We used data from the Assessing the Care of Vulnerable Elders (ACOVE) study, which enrolled 420 older individuals (age ≥ 65) from 2 large managed-care organizations to participate in a 13-month measurement of quality of care.
The ACOVE target population was a group of elders who were at increased risk of functional decline and death compared to the general older population. Of 3207 community-dwelling plan members age 65 or older, 88% (n=2810) were successfully contacted by telephone and 90% of these (n=2521) agreed to be screened. Ten percent (n=243) did not meet ACOVE study inclusion criteria: not health plan members (n=54), elder or proxy unable to participate in screening due to poor health (n=18) or non-English speaking (n=122), or receiving cancer therapy (n=49). Twenty-one percent (n=475) of these elders were identified as vulnerable by VES-13 criteria13
, which required a total of three or more points from any of the following items: having any of the 5 short-survey impairments (four points for any impairments, zero points if no impairments), advanced age category (1 point for age 65–74; 2 points for age ≥ 75), having difficulty with physical tasks (1 point for each task up to 2 points), and fair or poor self-rated health (1 point). Forty-two percent of the sample received points for having a functional impairment. Of the 475 identified as vulnerable, 88% (n=420) consented to participate in a comprehensive assessment of the quality of their medical care, including a baseline enrollment interview and follow-up interview (in approximately one year). The 55 who refused did not significantly differ from the 420 participants in terms of age, gender, or baseline VES-13 score.
Both baseline and follow-up interviews were administered via telephone using non-clinical personnel and included 12 instrumental and basic ADLs (bathing, walking across a room, dressing, transferring, using the toilet, feeding, shopping, light housework, meal preparation, managing finances, using the telephone, and medication management).
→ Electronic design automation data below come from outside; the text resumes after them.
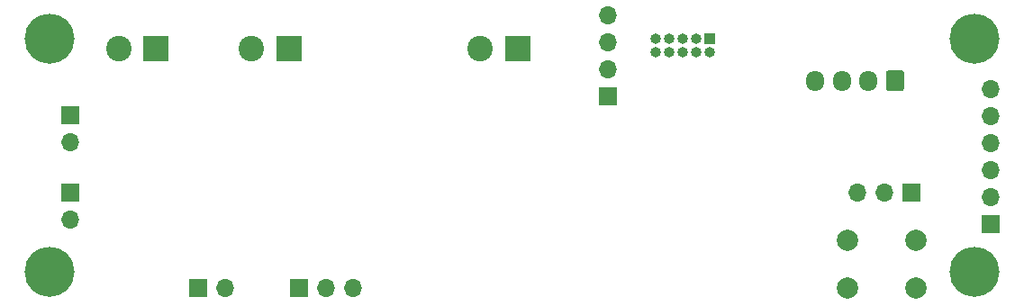
<source format=gbr>
G04 #@! TF.GenerationSoftware,KiCad,Pcbnew,5.1.10-88a1d61d58~90~ubuntu21.04.1*
G04 #@! TF.CreationDate,2021-10-08T15:28:45+02:00*
G04 #@! TF.ProjectId,DccDecoder,44636344-6563-46f6-9465-722e6b696361,rev?*
G04 #@! TF.SameCoordinates,Original*
G04 #@! TF.FileFunction,Soldermask,Bot*
G04 #@! TF.FilePolarity,Negative*
%FSLAX46Y46*%
G04 Gerber Fmt 4.6, Leading zero omitted, Abs format (unit mm)*
G04 Created by KiCad (PCBNEW 5.1.10-88a1d61d58~90~ubuntu21.04.1) date 2021-10-08 15:28:45*
%MOMM*%
%LPD*%
G01*
G04 APERTURE LIST*
%ADD10O,1.000000X1.000000*%
%ADD11R,1.000000X1.000000*%
%ADD12O,1.700000X1.700000*%
%ADD13R,1.700000X1.700000*%
%ADD14C,4.700000*%
%ADD15C,2.000000*%
%ADD16R,2.400000X2.400000*%
%ADD17C,2.400000*%
%ADD18O,1.700000X1.950000*%
G04 APERTURE END LIST*
D10*
X85960000Y-45270000D03*
X85960000Y-44000000D03*
X87230000Y-45270000D03*
X87230000Y-44000000D03*
X88500000Y-45270000D03*
X88500000Y-44000000D03*
X89770000Y-45270000D03*
X89770000Y-44000000D03*
X91040000Y-45270000D03*
D11*
X91040000Y-44000000D03*
D12*
X81500000Y-41880000D03*
X81500000Y-44420000D03*
X81500000Y-46960000D03*
D13*
X81500000Y-49500000D03*
D12*
X45540000Y-67500000D03*
D13*
X43000000Y-67500000D03*
D12*
X57540000Y-67500000D03*
X55000000Y-67500000D03*
D13*
X52460000Y-67500000D03*
D12*
X31000000Y-61040000D03*
D13*
X31000000Y-58500000D03*
D12*
X30995000Y-53755000D03*
D13*
X30995000Y-51215000D03*
X110000000Y-58500000D03*
D12*
X107460000Y-58500000D03*
X104920000Y-58500000D03*
X117500000Y-48800000D03*
X117500000Y-51340000D03*
X117500000Y-53880000D03*
X117500000Y-56420000D03*
X117500000Y-58960000D03*
D13*
X117500000Y-61500000D03*
D14*
X116000000Y-66000000D03*
X29000000Y-66000000D03*
X29000000Y-44000000D03*
X116000000Y-44000000D03*
D15*
X104000000Y-67500000D03*
X104000000Y-63000000D03*
X110500000Y-67500000D03*
X110500000Y-63000000D03*
D16*
X39000000Y-45000000D03*
D17*
X35500000Y-45000000D03*
D16*
X73000000Y-45000000D03*
D17*
X69500000Y-45000000D03*
D16*
X51500000Y-45000000D03*
D17*
X48000000Y-45000000D03*
D18*
X101000000Y-48000000D03*
X103500000Y-48000000D03*
X106000000Y-48000000D03*
G36*
G01*
X109350000Y-47275000D02*
X109350000Y-48725000D01*
G75*
G02*
X109100000Y-48975000I-250000J0D01*
G01*
X107900000Y-48975000D01*
G75*
G02*
X107650000Y-48725000I0J250000D01*
G01*
X107650000Y-47275000D01*
G75*
G02*
X107900000Y-47025000I250000J0D01*
G01*
X109100000Y-47025000D01*
G75*
G02*
X109350000Y-47275000I0J-250000D01*
G01*
G37*
M02*

</source>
Participants were allowed to respond by surrogate respondents.
We defined disability in any activity if the respondent reported “having difficulty and receiving help to perform the activity” or “not doing the activity due to their health”.13
We considered functional ability as all other responses (“no difficulty”, “difficulty but do not receive help”, or “not doing the activity, but for reasons other than health”).
In addition to the baseline and follow-up interviews, we also obtained mortality data from the National Death Index during an observation window that began from enrollment until the day of the last follow-up interview. Statistical analysis was performed using Stata/IC 10.0 (StataCorp, Texas).
To calculate the short survey scores, we added one point for each ability on the short survey (shopping, light housework, managing finances, bathing, and walking across a room; possible range 0–5). To calculate the full survey scores, points for all 12 ADLs were considered (possible range 0–12).
The change in abilities between baseline and follow-up was calculated by subtracting the baseline abilities from the follow-up abilities so that the result was negative if there was a decline in function and positive if there was an improvement.
We also categorized each patient according to a binary outcome (decline versus no decline) using the short and full survey. The primary definition of decline for each scale was a decrement in ADL count by 1 or more for that scale. An alternative, more “stringent” definition of functional decline (employed in prior work on functional decline 13, 15
) was also considered for the full survey only: decrement in 2 or more ADLs, or decrement in any ADLs if independent of all ADLs at baseline. Next, we considered a trinomial outcome for each scale where subjects could decline (decline in ≥ 1 ADL), remain stable (no change in ADL count), or improve (improve in ≥ 1 ADL).
The relationship between the short and full survey change scores was evaluated with correlation and simple regression. We also used multivariate regression to control for age, gender, use of proxy respondent for baseline, follow-up, or both interviews.
To evaluate how well the short and full surveys agreed with respect to binomial (decline versus no decline) and trinomial (no decline, stable, versus improvement) categorical outcomes, we used percent agreement and kappa tests, which adjusted percent agreement for agreement by chance. We used a weighted kappa test for the trinomial outcome (weight of 1 for agreement, weight of .5 for a one-degree disagreement, weight of zero for a two-degree disagreement). Responsiveness to decline was evaluated using sensitivity, specificity, and area under the receiver operating curve (AUC), where the long survey outcome was considered the “gold standard” and the short survey outcome was considered the “test”. In order to calculate sensitivity and specificity (and the AUC) using the trinomial outcome we compared any change in functional status (decline or improvement) versus no change. We also tested a measure of decline that included death as part of the definition of functional decline. This commonly used approach for defining functional decline is consistent with our understanding of functional decline that occurs prior to death2, 27, 28
and allows us to consider outcomes of participants who would otherwise have been considered as lost to follow-up. Thus, the resulting test characteristics would be useful for clinicians or researchers desiring to consider death in the definition of functional decline.
Last, possible floor effects were considered by tabulating the change in full ADL counts only for the group of the individuals with limitations in all 5 short survey ADL limitations at baseline, and we considered whether death occurred in these individuals during the observation window.